PS. I saw your additional post about your LVI...As I too have that on my path report, and even before that, saw the large blood vessel beating to the rhythm of my heart on the ultrasound they did of the tumor BEFORE any biopsy, I know that there are circulating tumor cells that are running around my body. The question no one knows is whether chemo got them. 

Good to hear from you! Your posts offer a lot of information about LVI. I think you are right about the CT and the treatment TNBC patients get. I hope that this thinking changes for those who will face this awful disease in the future (or have recurrences), and more targeted, specific treatment plans are created for the individual patient. When I think back to my treatment and how long it lasted (10 months) - anything could have happened. I insisted on getting an ultra sound after 2 cycles of chemo to see if the breast tumor was actually shrinking from the neo-adj chemo. My doctor didn't think it was necessary - but what if the tumor had grown rather than shrank?? I dread to think about it. 

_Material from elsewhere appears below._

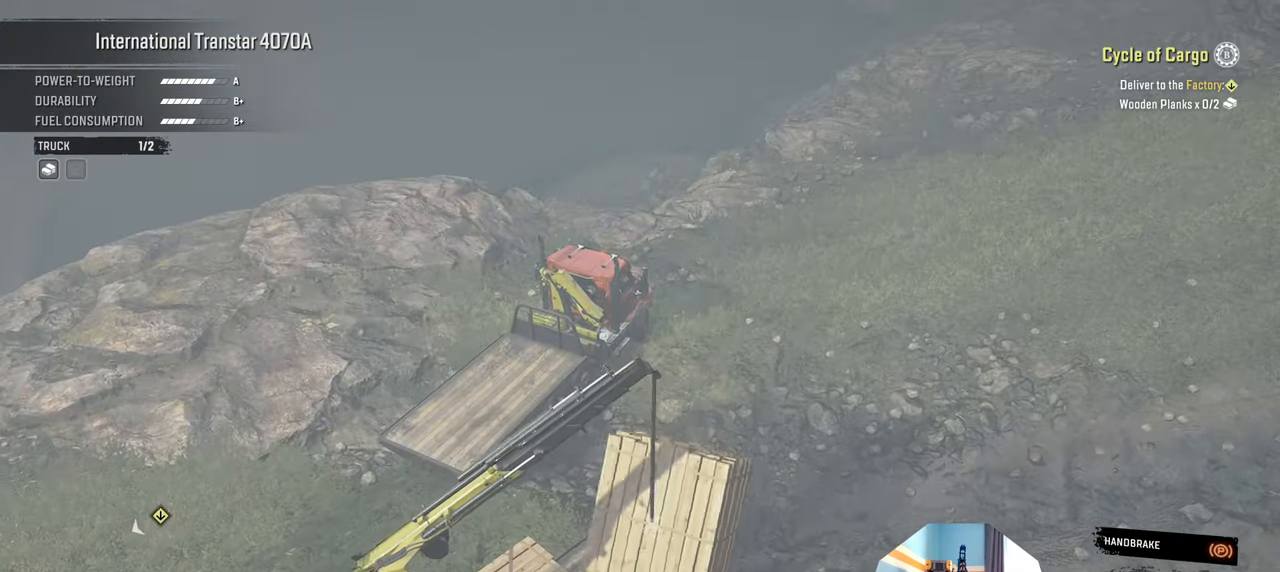
{"buttons": [], "left_stick": "up-left", "right_stick": "center", "events": [[200, "right_stick", "center"]]}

It is a game of russian roulette - you never really know if the chemo worked or not until substantial time has passed. The waiting game stinks. My wish is for a post treatment "treatment" that ensures that this damn disease cannot return. 

Snickers,

I just want to let you know that I'm here for you.  You did everything right and it still came back.  This stupid cancer is so unpredictable sometimes and it's just trying to find the right cocktail that will stop it.  I hope the Carbo/Gemzar will do the trick as the platinum drugs seem to work well on TNs.  I was able to be in the BSI-201 trial (Expanded Access) with my recurrence in 2010.  

Donna

I have been praying for you every day.  I hope that the right chemo regimen will be found and that it will put you into remission long enough for you to complete your entire bucket list and way beyond that, too!  You are so right about living and appreciating every day and you are blessed to be feeling good.  This morning I am thinking about the victims of the Colorado movie theatre massacre and remembering how very fragile life is for all of us.  Wishing you the very best.

Charlene

I'm so glad Judy posted to you (she is so good about reaching out and remembering everyone's circumstances and important dates), and was relieved and glad to see your response. Yes, this is an agressive cancer we have, but on the other hand, other cancers, such as lung often get months to live from the start. And what of the many people every day who tragically die in car accidents, never having a chance to say goodbye to their loved ones or to organize their affairs? I guess what I'm saying, which is how I comfort myself, is that none of us ever really knows when our time will come, and the best we can do is enjoy the time we do have and make each moment with our loved ones (including our furry friends) special. You know all this of course, but I just wanted to remind you that you do have a group of sisters who love and support you, know the emotional turmoil you are experiencing, and will continue to encourage you to seize each day, and see the bright side of life!

As always, 

we hold you in our hearts 

On reading your article, I can't get over how it reads basically dito to how I was initially diagnosed and how it came back and how I had asked / thought the exact same things as you. What am I trying to say here? The things that we questioned / thought are natural questions and thoughts for people in our situation - we are human!!! And you know what, the odds may be stacked against you, but they said the same thing to me way back in October 2011 - they gave me a few months - and I am still here, out walking the dog, I'm off to high tea with my girlfriends today, and life is still going on - people can and do beat the odds as COnstantine points out. I love what one of the ladies on this site said to me recently ... that she does'nt see it as a terminal illness anymore, just a chronic one. The fact that the pain is going could very well be due to the fact that the treatment is working. I had what sounds like very very very similar symptoms to you.  My sternum hurt, I could'nt take deep breaths, and my hip hurt. After just one round, these symptoms all disappeared and a scan after round 2 showed that the tumors were all shrinking, so I am assuming that the same is maybe happening for you too. As far as brain mets go as well, know that the gemzar/platinum drugs can cross the blood brain barrier which is great defence againt this happening - I will forward to you an email re research on these two drugs and how they have been shown to positively impact brain mets of TNBC.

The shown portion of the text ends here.